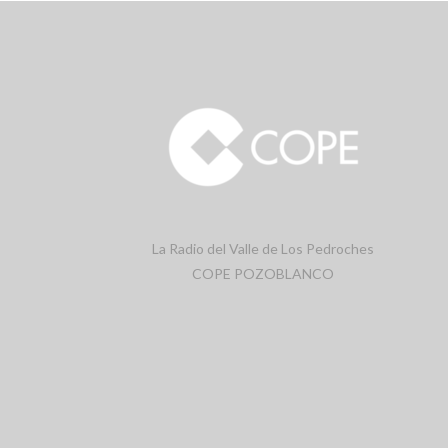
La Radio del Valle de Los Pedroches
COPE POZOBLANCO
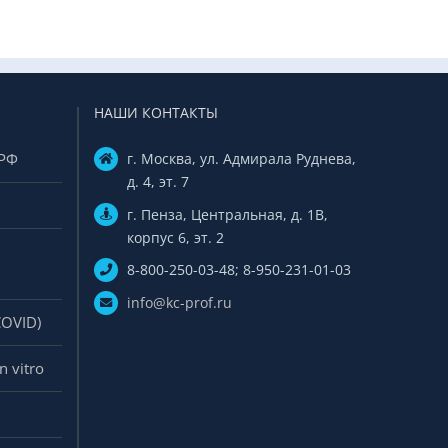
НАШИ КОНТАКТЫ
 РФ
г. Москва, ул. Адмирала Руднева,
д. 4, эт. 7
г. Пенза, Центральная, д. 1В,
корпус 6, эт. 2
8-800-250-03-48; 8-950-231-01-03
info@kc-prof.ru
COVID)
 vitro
═══
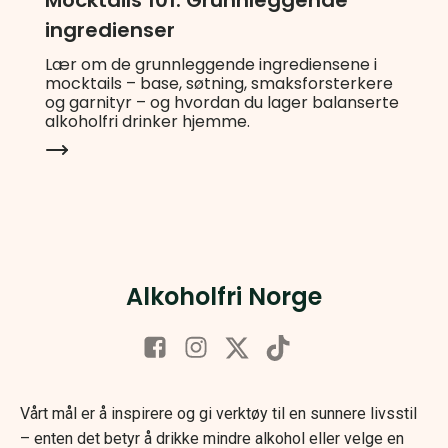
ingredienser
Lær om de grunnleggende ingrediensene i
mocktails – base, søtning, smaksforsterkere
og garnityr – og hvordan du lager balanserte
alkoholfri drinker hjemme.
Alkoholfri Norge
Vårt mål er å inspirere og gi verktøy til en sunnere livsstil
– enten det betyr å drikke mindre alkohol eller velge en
═══
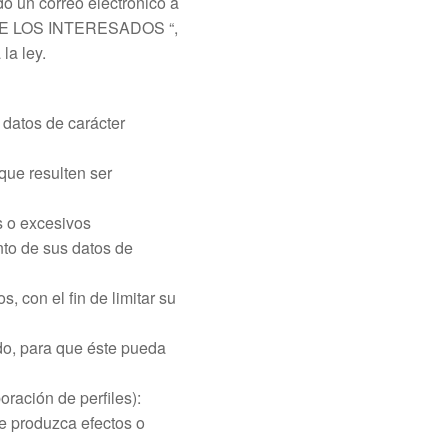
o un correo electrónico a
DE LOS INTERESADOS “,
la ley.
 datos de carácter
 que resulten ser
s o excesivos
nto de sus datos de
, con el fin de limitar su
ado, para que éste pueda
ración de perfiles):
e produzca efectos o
═══
The expected answer is an exact copy of the lines above, beginning at the line with "s o excesivos" and ending at the line with "e produzca efectos o", with both ends in.

*TASK SOLUTION:*
s o excesivos
nto de sus datos de
, con el fin de limitar su
ado, para que éste pueda
ración de perfiles):
e produzca efectos o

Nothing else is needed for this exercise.